While the method can be used to divide a fluid stream into at least two equal fluid streams the fluid stream can be divided into more or less fluid streams which may be a gaseous stream such as an air stream.

Claims

1. A low noise hood comprising:

a fluid inlet having a fluid inlet area;

a fluid outlet, said fluid outlet having a fluid outlet area, said fluid outlet positioned with respect to said fluid inlet so as to preclude a line of sight from said fluid inlet to said fluid outlet; and

a fluid duct, said fluid duct connecting said fluid inlet to said fluid outlet, said fluid duct having a cross section flow area substantially greater than an inlet area so that if a laminar flow condition exists at said fluid inlet the laminar flow condition will be maintained throughout said fluid duct.

2. The low noise hood of claim 1 wherein the fluid duct includes smoothly curved plates to change the direction of a fluid flow path to thereby maintain a laminar flow condition throughout the fluid duct.

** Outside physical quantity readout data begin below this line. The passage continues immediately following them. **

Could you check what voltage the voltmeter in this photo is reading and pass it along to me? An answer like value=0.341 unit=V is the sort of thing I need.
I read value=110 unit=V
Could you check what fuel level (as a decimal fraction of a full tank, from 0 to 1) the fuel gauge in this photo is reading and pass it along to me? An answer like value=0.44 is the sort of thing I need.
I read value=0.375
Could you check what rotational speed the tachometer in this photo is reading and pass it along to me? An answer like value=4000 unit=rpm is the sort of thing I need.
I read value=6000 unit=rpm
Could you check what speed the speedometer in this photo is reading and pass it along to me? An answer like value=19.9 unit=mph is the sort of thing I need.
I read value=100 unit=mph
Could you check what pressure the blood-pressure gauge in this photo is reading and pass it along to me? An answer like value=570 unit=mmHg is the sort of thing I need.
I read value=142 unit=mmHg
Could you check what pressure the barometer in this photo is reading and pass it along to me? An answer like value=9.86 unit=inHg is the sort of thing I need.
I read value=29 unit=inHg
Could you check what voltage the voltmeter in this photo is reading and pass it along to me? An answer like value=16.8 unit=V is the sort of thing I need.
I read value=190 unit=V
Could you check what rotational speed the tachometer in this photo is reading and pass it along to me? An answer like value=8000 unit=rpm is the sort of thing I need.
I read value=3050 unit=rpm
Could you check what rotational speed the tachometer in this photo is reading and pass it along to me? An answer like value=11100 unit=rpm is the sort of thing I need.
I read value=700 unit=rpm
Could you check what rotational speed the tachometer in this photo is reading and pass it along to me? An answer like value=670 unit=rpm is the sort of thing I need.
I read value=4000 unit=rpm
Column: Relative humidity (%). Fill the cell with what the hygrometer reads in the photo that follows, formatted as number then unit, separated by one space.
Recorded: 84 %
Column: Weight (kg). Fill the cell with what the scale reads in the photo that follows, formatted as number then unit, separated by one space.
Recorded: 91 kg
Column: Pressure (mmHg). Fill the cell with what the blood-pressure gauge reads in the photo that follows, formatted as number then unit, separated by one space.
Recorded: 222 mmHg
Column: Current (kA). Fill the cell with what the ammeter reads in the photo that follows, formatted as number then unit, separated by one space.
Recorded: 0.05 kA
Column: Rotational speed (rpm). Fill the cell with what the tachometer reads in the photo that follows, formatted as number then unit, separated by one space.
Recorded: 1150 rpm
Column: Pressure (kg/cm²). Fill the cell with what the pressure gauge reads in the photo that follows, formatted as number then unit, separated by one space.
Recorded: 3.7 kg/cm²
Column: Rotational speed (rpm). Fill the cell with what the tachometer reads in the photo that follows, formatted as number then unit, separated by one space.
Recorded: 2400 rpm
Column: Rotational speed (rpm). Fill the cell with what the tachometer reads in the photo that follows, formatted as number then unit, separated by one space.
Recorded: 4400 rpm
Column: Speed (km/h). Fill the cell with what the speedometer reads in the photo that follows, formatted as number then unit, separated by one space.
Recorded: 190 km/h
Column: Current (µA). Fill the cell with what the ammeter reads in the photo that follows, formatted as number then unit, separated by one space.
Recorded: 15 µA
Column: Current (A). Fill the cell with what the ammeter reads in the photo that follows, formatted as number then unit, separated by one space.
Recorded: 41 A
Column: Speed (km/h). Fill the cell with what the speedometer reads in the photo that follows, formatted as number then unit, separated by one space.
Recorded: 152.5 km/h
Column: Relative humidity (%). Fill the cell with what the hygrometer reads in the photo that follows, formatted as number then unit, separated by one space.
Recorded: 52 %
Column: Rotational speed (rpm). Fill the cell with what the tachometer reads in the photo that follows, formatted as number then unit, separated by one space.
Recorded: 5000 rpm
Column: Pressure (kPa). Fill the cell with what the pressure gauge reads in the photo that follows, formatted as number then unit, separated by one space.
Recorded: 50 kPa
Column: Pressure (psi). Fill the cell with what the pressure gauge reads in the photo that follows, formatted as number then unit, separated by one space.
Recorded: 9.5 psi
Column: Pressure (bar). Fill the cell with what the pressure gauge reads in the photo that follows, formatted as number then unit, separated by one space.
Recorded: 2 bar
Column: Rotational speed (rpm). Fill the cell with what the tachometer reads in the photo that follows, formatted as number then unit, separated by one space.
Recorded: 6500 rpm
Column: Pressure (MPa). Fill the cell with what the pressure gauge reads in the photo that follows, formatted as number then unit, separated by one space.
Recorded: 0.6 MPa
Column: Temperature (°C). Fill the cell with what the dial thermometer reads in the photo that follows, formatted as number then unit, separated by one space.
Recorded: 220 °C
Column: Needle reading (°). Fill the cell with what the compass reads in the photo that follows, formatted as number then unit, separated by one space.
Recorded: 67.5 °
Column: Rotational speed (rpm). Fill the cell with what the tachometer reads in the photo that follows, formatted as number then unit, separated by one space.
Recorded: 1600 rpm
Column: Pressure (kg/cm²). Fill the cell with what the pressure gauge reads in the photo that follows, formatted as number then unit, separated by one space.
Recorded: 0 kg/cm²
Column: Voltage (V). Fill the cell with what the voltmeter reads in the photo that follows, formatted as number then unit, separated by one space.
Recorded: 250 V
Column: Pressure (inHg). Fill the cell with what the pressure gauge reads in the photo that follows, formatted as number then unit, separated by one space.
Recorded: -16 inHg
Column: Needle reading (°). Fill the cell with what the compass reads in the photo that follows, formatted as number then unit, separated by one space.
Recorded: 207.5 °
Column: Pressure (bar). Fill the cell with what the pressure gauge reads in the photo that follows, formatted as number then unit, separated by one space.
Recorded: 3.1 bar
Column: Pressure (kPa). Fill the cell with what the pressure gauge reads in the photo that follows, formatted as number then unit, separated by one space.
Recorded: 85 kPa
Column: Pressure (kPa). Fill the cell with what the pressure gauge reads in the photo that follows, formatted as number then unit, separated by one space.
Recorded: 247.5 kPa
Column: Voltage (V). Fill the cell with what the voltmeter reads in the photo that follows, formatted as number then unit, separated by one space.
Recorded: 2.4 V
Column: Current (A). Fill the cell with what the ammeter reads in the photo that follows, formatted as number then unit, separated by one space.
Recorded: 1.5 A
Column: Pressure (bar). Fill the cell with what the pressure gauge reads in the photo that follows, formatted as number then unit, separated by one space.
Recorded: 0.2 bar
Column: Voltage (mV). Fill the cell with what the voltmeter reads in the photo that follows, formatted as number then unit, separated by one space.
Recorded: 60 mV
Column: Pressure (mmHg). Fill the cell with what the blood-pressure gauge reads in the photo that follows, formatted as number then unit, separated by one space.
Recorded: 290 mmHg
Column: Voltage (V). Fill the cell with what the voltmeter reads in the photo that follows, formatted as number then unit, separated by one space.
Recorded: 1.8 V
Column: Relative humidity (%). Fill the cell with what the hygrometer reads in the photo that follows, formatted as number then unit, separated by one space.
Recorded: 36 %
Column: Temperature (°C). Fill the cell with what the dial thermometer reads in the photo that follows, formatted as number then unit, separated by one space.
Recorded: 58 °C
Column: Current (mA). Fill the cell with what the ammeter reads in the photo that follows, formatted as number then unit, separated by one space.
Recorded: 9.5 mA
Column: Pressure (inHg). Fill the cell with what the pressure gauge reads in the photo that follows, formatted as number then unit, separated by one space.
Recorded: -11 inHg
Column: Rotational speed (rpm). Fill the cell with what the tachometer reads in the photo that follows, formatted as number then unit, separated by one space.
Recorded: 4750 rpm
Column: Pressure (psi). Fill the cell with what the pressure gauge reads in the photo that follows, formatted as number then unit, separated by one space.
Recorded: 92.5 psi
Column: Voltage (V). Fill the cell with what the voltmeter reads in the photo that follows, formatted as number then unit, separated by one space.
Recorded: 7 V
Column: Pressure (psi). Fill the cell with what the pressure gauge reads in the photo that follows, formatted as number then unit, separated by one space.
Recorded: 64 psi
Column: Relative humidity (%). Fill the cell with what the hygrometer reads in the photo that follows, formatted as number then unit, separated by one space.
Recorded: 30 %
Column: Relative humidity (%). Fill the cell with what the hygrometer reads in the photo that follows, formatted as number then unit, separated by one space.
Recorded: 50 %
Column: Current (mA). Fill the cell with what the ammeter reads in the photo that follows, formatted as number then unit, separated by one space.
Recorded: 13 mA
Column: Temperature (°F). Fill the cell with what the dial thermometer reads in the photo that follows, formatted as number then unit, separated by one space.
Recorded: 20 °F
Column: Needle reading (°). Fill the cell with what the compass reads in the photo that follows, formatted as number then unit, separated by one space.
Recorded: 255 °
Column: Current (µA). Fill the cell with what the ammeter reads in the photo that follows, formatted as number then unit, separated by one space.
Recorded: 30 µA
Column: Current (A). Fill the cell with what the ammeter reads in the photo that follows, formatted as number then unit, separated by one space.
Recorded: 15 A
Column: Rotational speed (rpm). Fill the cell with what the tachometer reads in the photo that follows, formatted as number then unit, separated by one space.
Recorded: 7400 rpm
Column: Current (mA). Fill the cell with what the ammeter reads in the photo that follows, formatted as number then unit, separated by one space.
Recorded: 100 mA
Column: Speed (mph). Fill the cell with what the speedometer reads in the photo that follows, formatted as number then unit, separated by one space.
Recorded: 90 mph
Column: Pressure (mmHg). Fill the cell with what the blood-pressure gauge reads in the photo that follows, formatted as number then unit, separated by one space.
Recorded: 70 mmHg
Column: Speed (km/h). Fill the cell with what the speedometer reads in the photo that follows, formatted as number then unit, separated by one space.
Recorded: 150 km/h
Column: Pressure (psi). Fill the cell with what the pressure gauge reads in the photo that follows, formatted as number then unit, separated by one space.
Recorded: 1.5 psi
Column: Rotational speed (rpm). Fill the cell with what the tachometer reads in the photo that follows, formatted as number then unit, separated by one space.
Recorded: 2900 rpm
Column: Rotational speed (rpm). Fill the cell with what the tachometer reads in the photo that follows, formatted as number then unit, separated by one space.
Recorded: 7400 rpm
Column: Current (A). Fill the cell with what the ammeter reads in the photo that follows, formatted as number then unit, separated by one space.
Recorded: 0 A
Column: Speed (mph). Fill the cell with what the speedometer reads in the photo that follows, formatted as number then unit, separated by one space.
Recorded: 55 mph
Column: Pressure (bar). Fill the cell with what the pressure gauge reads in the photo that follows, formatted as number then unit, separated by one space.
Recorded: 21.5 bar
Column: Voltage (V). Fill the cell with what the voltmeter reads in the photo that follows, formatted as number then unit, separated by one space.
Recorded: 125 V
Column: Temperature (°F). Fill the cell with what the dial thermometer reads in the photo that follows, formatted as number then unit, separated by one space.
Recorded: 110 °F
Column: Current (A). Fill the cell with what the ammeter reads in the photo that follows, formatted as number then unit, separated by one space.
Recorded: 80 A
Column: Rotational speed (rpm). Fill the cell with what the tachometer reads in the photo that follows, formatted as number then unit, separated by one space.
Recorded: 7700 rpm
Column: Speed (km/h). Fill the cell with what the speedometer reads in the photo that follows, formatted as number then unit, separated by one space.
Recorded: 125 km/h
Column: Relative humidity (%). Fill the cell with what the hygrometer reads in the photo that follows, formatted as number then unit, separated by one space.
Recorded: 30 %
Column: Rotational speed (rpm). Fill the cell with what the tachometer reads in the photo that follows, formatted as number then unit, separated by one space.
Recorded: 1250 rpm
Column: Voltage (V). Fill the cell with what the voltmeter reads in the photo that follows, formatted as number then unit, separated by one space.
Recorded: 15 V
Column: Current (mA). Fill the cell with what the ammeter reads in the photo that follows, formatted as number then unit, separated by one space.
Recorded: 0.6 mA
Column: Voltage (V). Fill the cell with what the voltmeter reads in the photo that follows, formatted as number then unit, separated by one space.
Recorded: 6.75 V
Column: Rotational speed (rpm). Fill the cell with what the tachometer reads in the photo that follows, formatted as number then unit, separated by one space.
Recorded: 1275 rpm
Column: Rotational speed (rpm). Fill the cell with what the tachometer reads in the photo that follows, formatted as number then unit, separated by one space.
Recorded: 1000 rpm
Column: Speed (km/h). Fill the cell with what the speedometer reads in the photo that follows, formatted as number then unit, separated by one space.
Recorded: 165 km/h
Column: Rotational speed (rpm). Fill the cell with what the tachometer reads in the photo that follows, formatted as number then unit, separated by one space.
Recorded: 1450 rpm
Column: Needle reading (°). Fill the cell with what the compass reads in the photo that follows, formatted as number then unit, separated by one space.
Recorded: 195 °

3. The low noise hood of claim 1 wherein the fluid duct has a curved sidewall for changing a flow direction of the fluid therein without inducting turbulence therein.

4. The low noise hood of claim 3 wherein the fluid duct has an unbounded portion.

5. The low noise hood of claim 3 wherein the hood includes at least two fluid inlets with each of said inlets positioned to receive approximately half of a flow output of a fan.

6. The low noise hood of claim 3 wherein at least a portion of the curved sidewall comprises a deflector secured to an interior surface of the low noise hood.

7. The low noise hood of claim 1 wherein the low noise hood is made of metal.

8. A method of reducing the noise from an exhaust fan comprising:

placing an inlet duct around at least a portion of a fluid stream emanating from the exhaust fan;

capturing the emanating fluid stream and redirecting the fluid stream so as to preclude a line of sight from the inlet duct to an outlet duct;

restricting the velocity of the fluid stream to maintain the fluid stream in a laminar flow condition during fluid flow from said inlet duct to said outlet duct.

9. The method of claim 8 including the step of maintaining a substantially constant flow area as the fluid flows from said inlet duct to said outlet duct.

10. The method of claim 9 including the step of directing the fluid stream at a first angle into an exhaust hood and directing the fluid at a right angle from the first angle.

11. The method of claim 8 including the step of mounting the inlet duct on a cabinet having a discharge fan therein.

12. The method of claim 8 including the step of separating the fluid stream into at least two equal fluid streams.

13. The method of claim 8 wherein the step of placing a duct around fluid stream comprises placing a duct around a gaseous stream.

14. The method of claim 13 wherein the step of placing the duct around the gaseous stream comprises placing the duct around an air stream.

15. A low noise hood comprising;

a fluid inlet having a fluid inlet area;

a fluid outlet, said fluid outlet having a fluid outlet area, said fluid outlet positioned with respect to said fluid inlet so as to preclude a line of sight from said fluid inlet to aid fluid outlet; and

a smoothly curved fluid duct connecting said inlet to said fluid outlet so as to maintain a laminar flow condition throughout said fluid duct.

16. The low noise hood of claim 15 wherein the fluid duct has a divider for splitting a fluid stream entering the hood to inhibit turbulence therein.

17. The low noise hood of claim 15 wherein the fluid duct has a lip defining a portion of the cross sectional area of said fluid duct.

18. The low noise hood of claim 15 wherein the hood includes at leas two fluid inlets with each of said fluid inlets positioned to receive approximately half of a flow output of a fan.

19. The low noise hood of claim 15 wherein the fluid inlet area is located at an angle of about 90 degrees from the fluid outlet through a smoothly curved passageway in said low noise hood.

20. The low noise hood of claim 15 wherein the low noise hood is made of metal.

21. The low noise hood of claim 15 wherein the hood comprises a shell having an open face for mounting over and exhaust duct.

22. The low noise hood of claim 15 wherein the hood consists of three deflector members that are secured to an interior surface of the hood.